You Installed Your SQL Server Wrong: Why Collation is Important

gsiDatabaseEssentials banner 1

You Installed Your SQL Server Wrong: Why Collation is Important

Bill Rehm, ATS - Database Lead

database top pic

At GSI we get a lot of companies asking us to analyze their databases after they experience performance and other issues. With Microsoft SQL Server there is one setting that, to the best of my recollection, is never set correctly – database collation. I know, never say never, but if I found it set correctly somewhere I sure don’t remember it. It’s a key setting and some applications – most notably JD Edwards EnterpriseOne – require a custom collation setting that is different from the default. If collation isn’t set right you’re going to have problems.

What is collation? Microsoft’s online documentation says:

Collations in SQL Server provide sorting rules, case, and accent sensitivity properties for your data. Collations that are used with character data types such as char and varchar dictate the code page and corresponding characters that can be represented for that data type. Whether you are installing a new instance of SQL Server, restoring a database backup, or connecting server to client databases, it is important that you understand the locale requirements, sorting order, and case and accent sensitivity of the data that you are working with.

When you select a collation for your server, database, column, or expression, you are assigning certain characteristics to your data that affects the results of many operations in the database. For example, when you construct a query by using ORDER BY, the sort order of your result set might depend on the collation that is applied to the database or dictated in a COLLATE clause at the expression level of the query.

The default collation of SQL Server is SQL_Latin1_General_CP1_CI_AS. This translates to:
• Latin1 – String values use the Latin 1 character set which is essentially ASCII
• CP1 – Code Page 1252. This is a lookup table that maps the hex value to a specific character in the character set.
• CI – Case Insensitive. When you look for a string value it doesn’t care if it’s upper or lower case. Searching for ‘VALUE’ returns ‘Value’, ‘VaLuE’, and so on.
• AS – Accent Sensitive. If a letter has an accent it is treated as a separate string, e.g. A is different from Ä.

JDE used to be ‘collation agnostic’, but it was found that double-byte languages in JDE were causing width-sensitivity issues. To fix that, in 9.0 Oracle began shipping JDE with a collation of Latin1_General_CI_AS_WS. As you probably guessed, the WS means that it’s width-sensitive and it solves JDE’s problem with double-byte languages. The good news is that it’s a logical subset of MSSQL’s default collation, so it works well with other data that prefers the standard US collation.

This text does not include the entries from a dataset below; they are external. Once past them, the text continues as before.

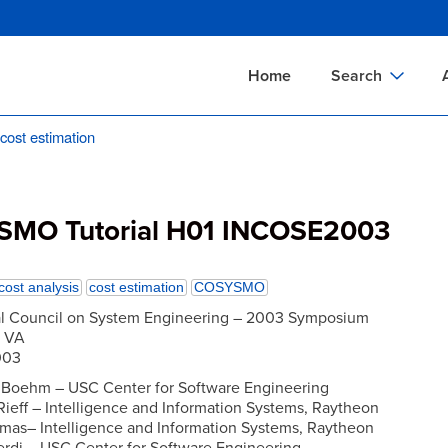
Skip
to
main
Home
Search
content
st estimation
Documents Sear
A
Definitions Searc
On
Standards Searc
C
MO Tutorial H01 INCOSE2003
Tools Search
P
Organizations Se
P
cost analysis
cost estimation
COSYSMO
al Council on System Engineering – 2003 Symposium
, VA
003
. Boehm – USC Center for Software Engineering
 Rieff – Intelligence and Information Systems, Raytheon
mas– Intelligence and Information Systems, Raytheon
erdi – USC Center for Software Engineering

The collation difference does still matter if you’re not using double-byte languages. When your user data collation doesn’t match that of the tempdb you could get odd results. Your business data will have one collation and the tempdb has another, so they’re going to use different criteria depending on how you request data. A simple query of your data with nothing fancy would be sorted based on one collation and might look fine, but if you do any JOINs or an ORDER BY that result set gets sent to the tempdb. The data now has a different collation applied to the results and the potential for errors intensifies.

The problem can become more significant when Read-Committed Snapshot Isolation RCSI is enabled. I always recommend enabling RCSI, especially for high transaction OLTP databases. Microsoft and Oracle both strongly recommend enabling it as well. In a nutshell, this setting makes MSSQL behave like Oracle DB when it comes to transaction isolation. It tells MSSQL it can read data asynchronously in the hopes that nothing will change before the statement is done. If something does change, it goes back and reads the updated data. A handful of transactions might run longer, but the vast majority will run much faster since they don’t have to wait in line for their turn.

What does that have to do with tempdb? If your database is set up with RCSI according to best practice, then the tempdb is used to store the before/after data to support the optimistic locking. Virtually all your transactions will pass through the tempdb and a non-matching collation could cause wide ranging effects.

Admittedly the difference between the default collation and JDE collation is very slight, and if you don’t use double-byte languages it’s possible you haven’t noticed an issue yet. You can find the collation of all the databases on an instance by running:

SELECT name, collation_name FROM sys.databases

You can display your server collation with:

SELECT SERVERPROPERTY('Collation') AS 'Collation'

Unfortunately, the only good way to change the collation after the DB is installed is to rebuild the server from scratch or rebuild your system databases. You can’t simply run an ALTER DATABASE statement to change it either. If you just installed your database, you can just blow it away and reinstall. Otherwise you’re going to end up losing some weekend time getting this fixed.